3. AML/CFT & Financial Crime Controls (Part III)
VARA introduces one of the strictest AML/CFT regimes globally for VASPs, aligned with FATF Standards and UAE Federal AML-CFT laws.
3.1 MLRO Obligations
The MLRO must:
- Have 2+ years of AML/CFT experience
- Perform risk assessments, training, and suspicious-transaction management
- Provide quarterly AML/CFT reports to the Board and VARA upon request
3.2 Policy & Procedure Requirements
VASPs must implement policies aligned with:
- FATF guidance (2020–2022)
- UAE Executive Office for Control & Non-Proliferation (EOCN) directives
- UN sanctions frameworks
Policies must enable:
- No anonymous/pseudonymous accounts
- Sanctions compliance
- 8-year record-keeping
- Third-party screening, transaction monitoring, and wallet analytics
3.3 Risk Assessments
Conducted every 3 months, covering:
- Business risks (technology, product innovations, anonymity-enhancing assets)
- Client risks (tiered AML risk ratings, watchlists, UBO analysis, DAO involvement)
3.4 Client Due Diligence (CDD)
Risk-based CDD includes:
- Pre-relationship identity verification (individuals and entities)
- Enhanced CDD for high-risk clients or PEPs (source of funds/wealth, higher monitoring frequency)
- Mandatory onboarding documentation standards
3.5 Suspicious Transaction Monitoring
Real-time or near real-time systems must:
- Identify red flags (as per FATF)
- Report to the UAE FIU via GoAML platform
- Avoid tipping-off offenses
4. FATF Travel Rule Compliance (Part III.G)
VARA enforces Travel Rule requirements above global minimums. VASPs must:
- Transmit and receive required originator/beneficiary data for VA transfers over AED 3,500
- Conduct due diligence on counterparty VASPs internationally
- Address deposits from unhosted wallets
- Demonstrate Travel Rule compliance during licensing
This positions Dubai as a Travel Rule-compliant jurisdiction, critical for institutional adoption.
5. Client Asset Protection Framework
5.1 Client Money Rules (Part IV)
Key protections:
- Client money must be held in segregated “Client Accounts” at UAE banks
- Funds must be deposited within 1 day of receipt
- Detailed reconciliation, record-keeping, and audit trails required
- Client money never forms part of a VASP’s estate in insolvency
5.2 Client Virtual Asset Safeguarding (Part V)
VASPs must meet:
- Segregation of client VAs
- Proof-of-reserves obligations
- Reconciliation of blockchain records with internal ledgers
This is especially relevant for custodians, exchanges, brokers, and OTC desks.

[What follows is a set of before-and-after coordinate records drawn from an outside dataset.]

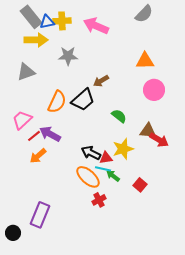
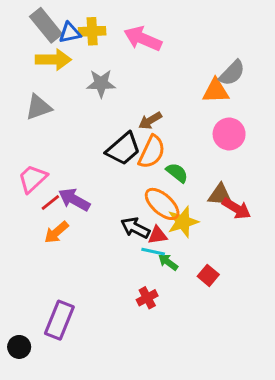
gray semicircle: (144, 14) -> (232, 73), moved
orange semicircle: (57, 102) -> (152, 152), moved
orange ellipse: (88, 177) -> (162, 204), moved

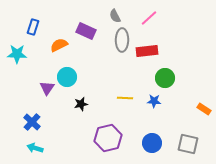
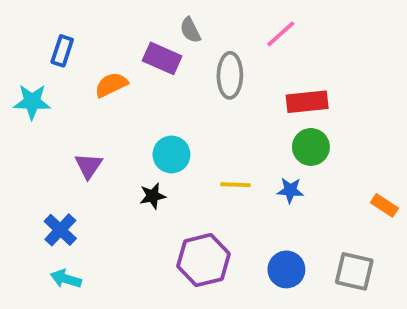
gray semicircle: (115, 16) -> (190, 30), moved
red rectangle: (147, 51) -> (307, 102), moved
cyan circle: (67, 77) -> (171, 154), moved

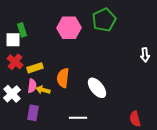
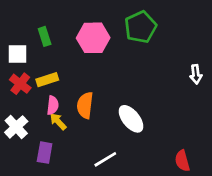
green rectangle: (22, 30) -> (45, 36), moved
yellow rectangle: (35, 68) -> (47, 80), moved
pink semicircle: (32, 86) -> (53, 105), moved
yellow arrow: (43, 90) -> (58, 122), turned 32
white line: (78, 118) -> (105, 159), turned -30

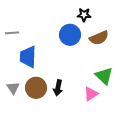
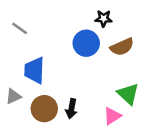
gray line: (12, 33) -> (20, 28), moved, turned 40
gray triangle: (13, 88) -> (13, 96), moved, turned 40

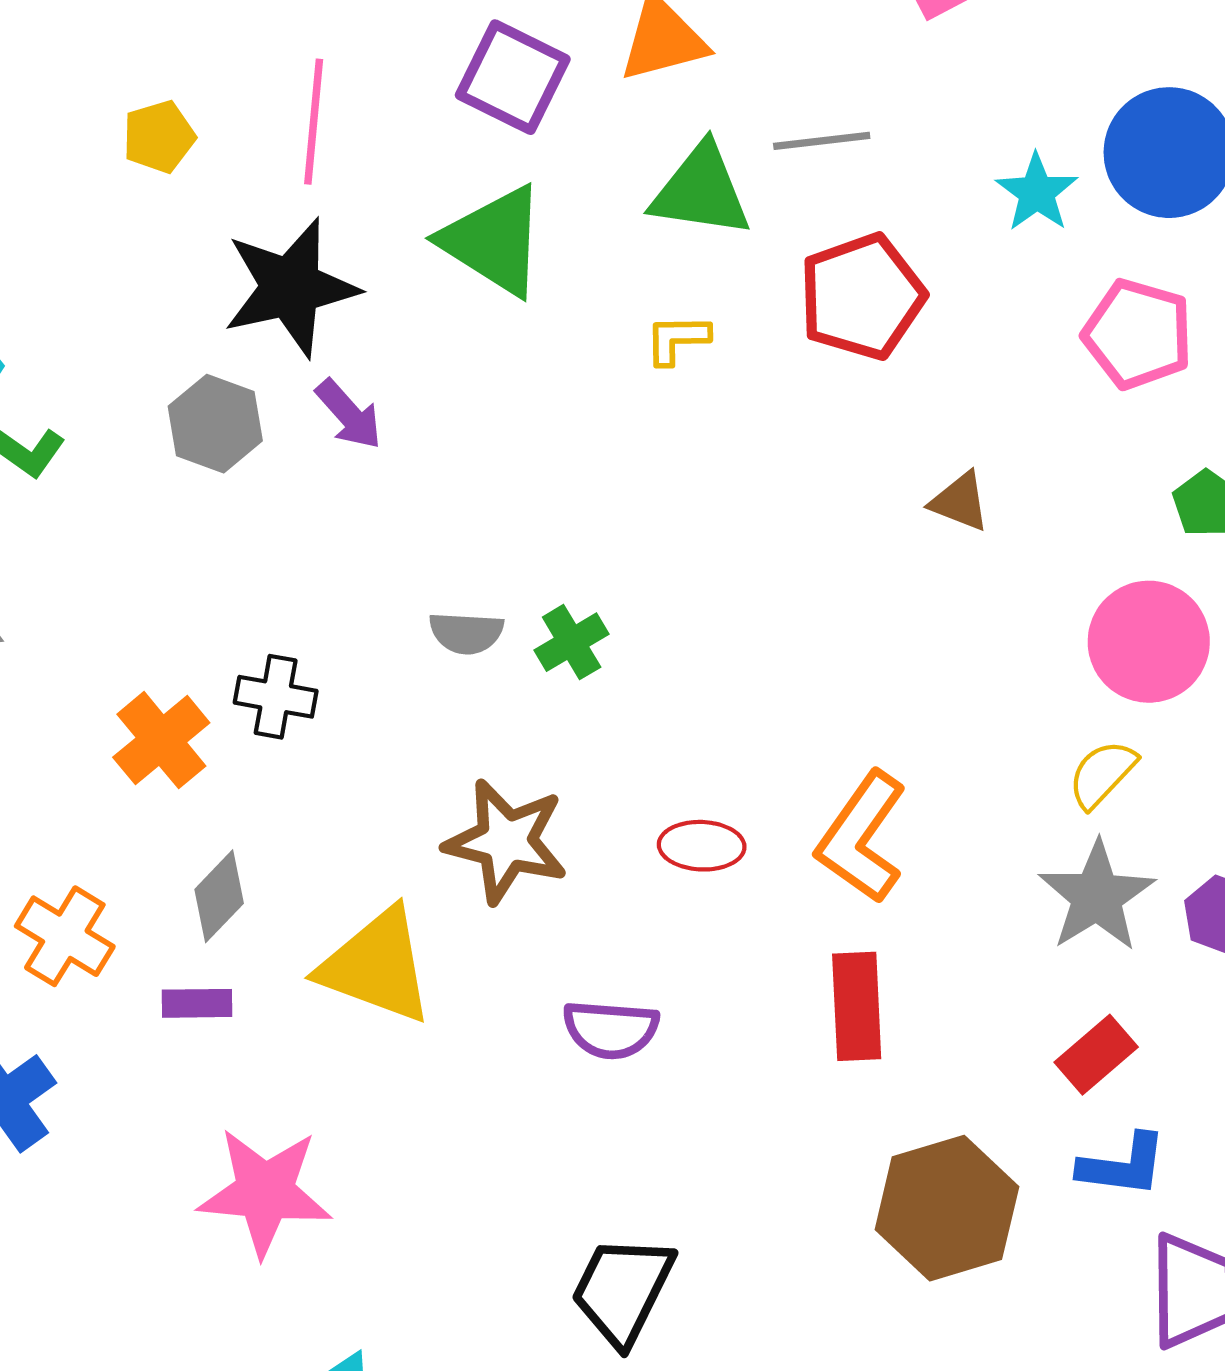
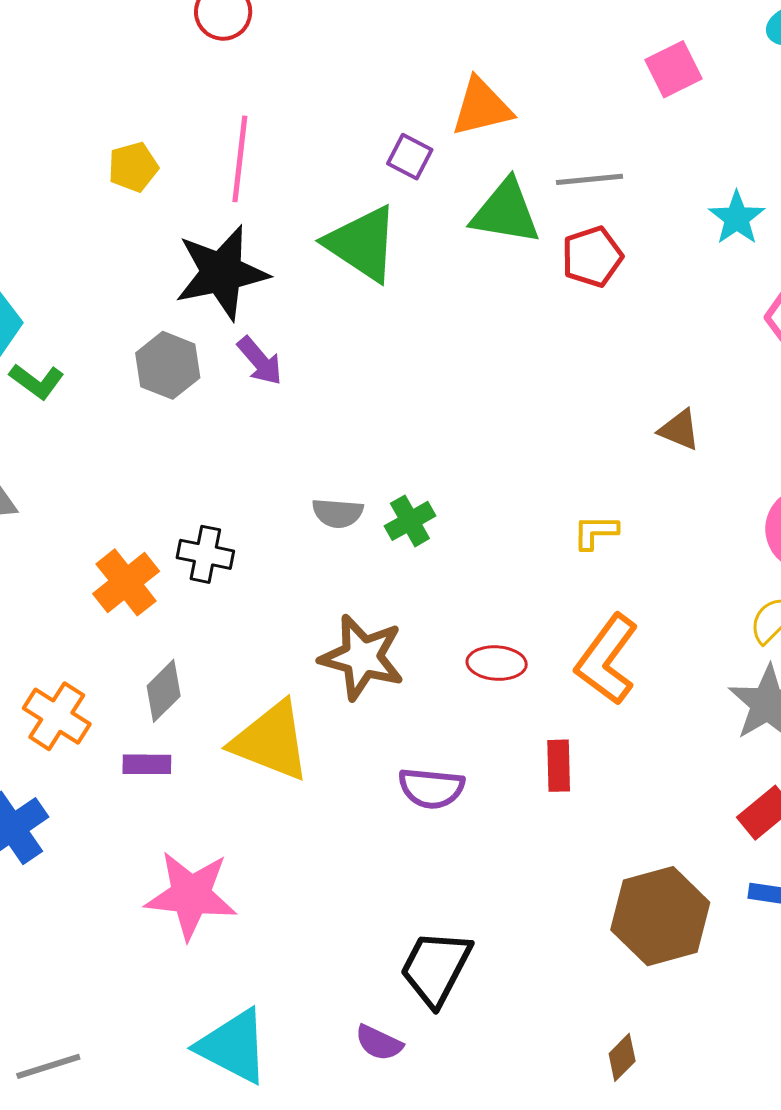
purple square: (513, 77) -> (410, 157), moved, size x0.6
red pentagon: (862, 297) -> (592, 257), moved, size x0.7
yellow L-shape: (677, 339) -> (595, 532), moved
red rectangle: (857, 1006) -> (559, 766), moved, size x0.7

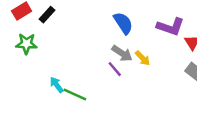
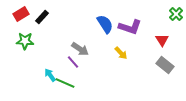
purple L-shape: (170, 27) -> (130, 27), moved
gray arrow: (122, 53) -> (80, 49), moved
purple line: (115, 69) -> (73, 62), moved

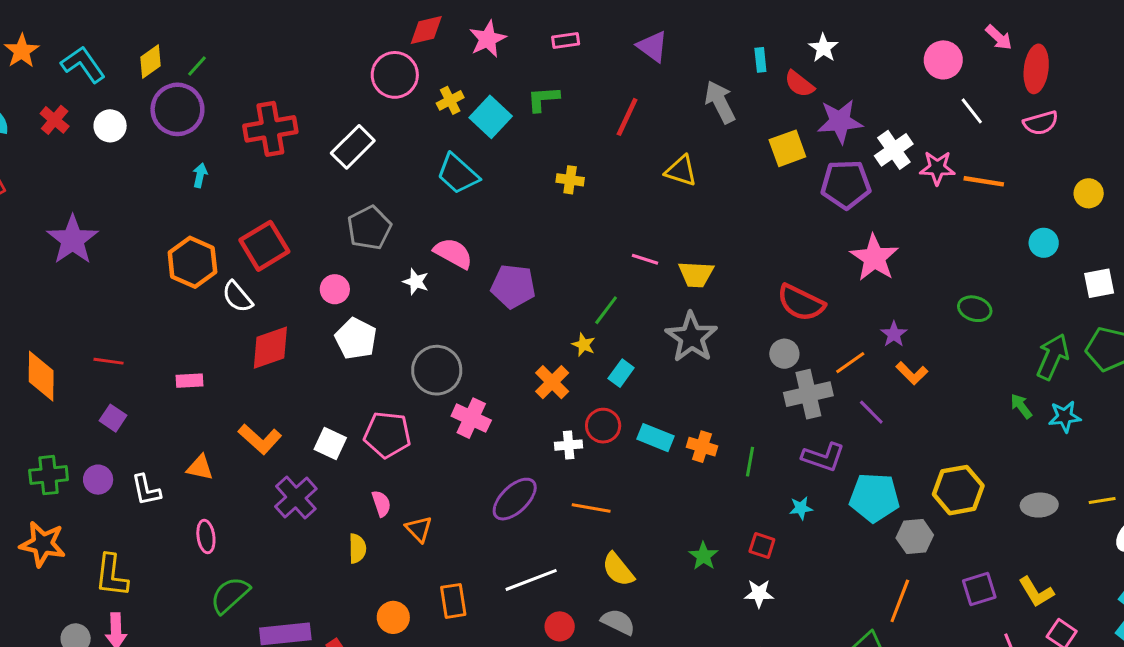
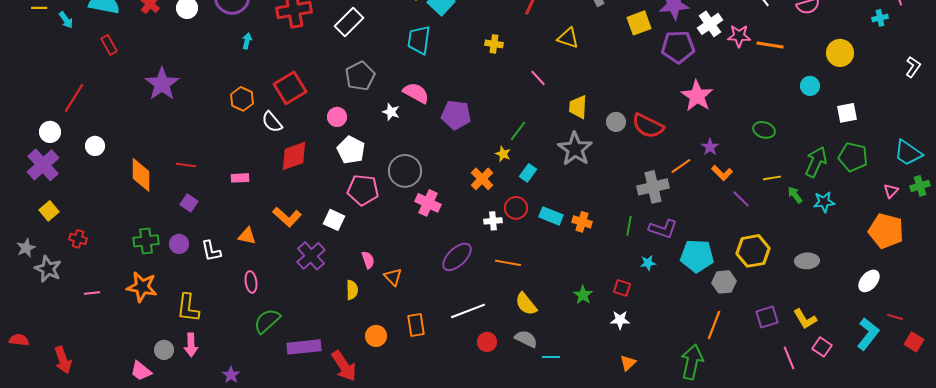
cyan trapezoid: (458, 174) -> (419, 40), turned 56
yellow circle: (1089, 193) -> (840, 53), size x1.4
pink line: (645, 259) -> (538, 78), moved, turned 30
orange hexagon: (192, 262) -> (242, 99), size x0.7
yellow trapezoid: (696, 274) -> (578, 107), turned 90
gray circle: (784, 354) -> (616, 122), moved
purple line: (871, 412) -> (741, 199), moved
pink pentagon: (387, 435) -> (363, 190), moved
green line: (750, 462) -> (629, 226), moved
yellow line: (1102, 501) -> (772, 178), moved

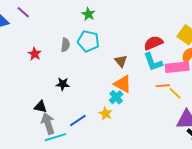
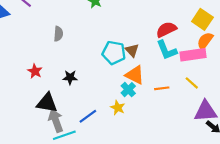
cyan pentagon: (88, 41) -> (114, 53), moved
gray semicircle: (65, 45) -> (58, 34), moved
red star: (35, 54) -> (35, 71), moved
orange line: (163, 86) -> (162, 88), moved
black triangle: (40, 107) -> (47, 103), size x1.5

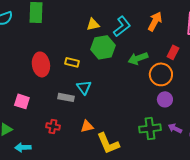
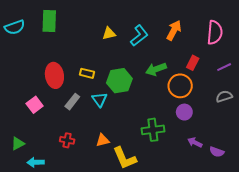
green hexagon: (103, 47) -> (119, 81), moved
gray rectangle: (66, 97) -> (72, 102), moved, turned -63
pink square: (22, 101) -> (35, 105), moved, turned 35
green cross: (150, 128) -> (153, 130), moved

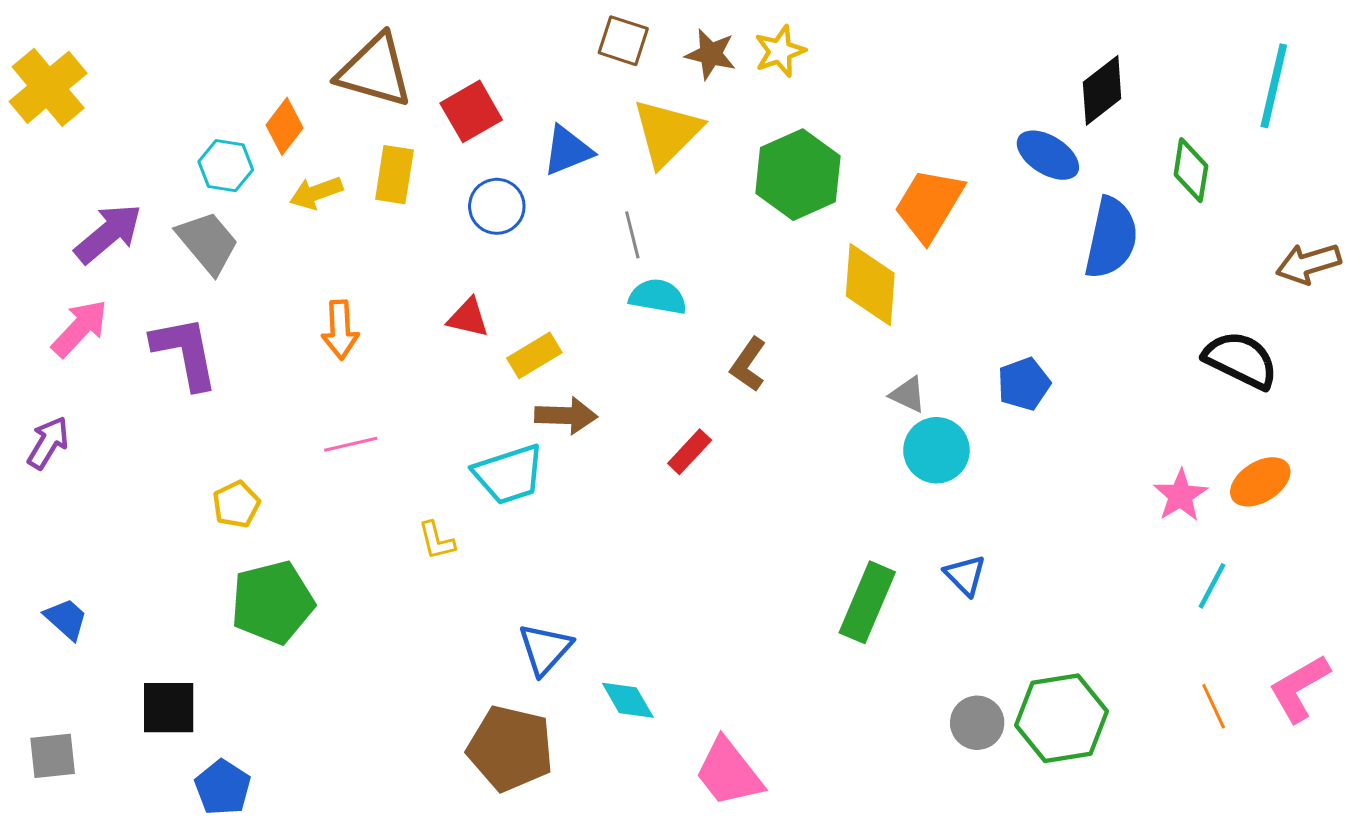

6. Anti-Bribery & Corruption (Part VI)
Financial practitioners should note VARA’s corporate integrity regime, requiring:
- Zero tolerance for corrupt payments
- Internal investigation procedures
- Mandated employee training
- Personal accountability for breaches
7. Sponsored VASPs (Part VII)
Dubai allows a unique model where an existing licensed VASP may “sponsor” another entity. Requirements include:
- Prior VARA approval
- Governance, capital adequacy, responsible officer designation
- Marketing and disclosure rules
- Oversight and reporting responsibilities
This model facilitates global players entering Dubai through regulated partnerships.
8. Reporting & Audit Obligations
8.1 Monthly Reporting
Includes:
- Balance sheet, income statements
- Wallet address disclosures
- Group transactions & related-party records
8.2 Quarterly Reporting
Includes:
- Board minutes
- Risk exposure reports
- Financial projections & business plans
8.3 Annual Reporting
Includes:
- Audited financials
- Internal control attestation
- Board certifications
- Group shareholding, UBO chart
- Client onboarding documentation sampling
These obligations resemble the reporting intensity seen in DIFC-regulated DFSA firms.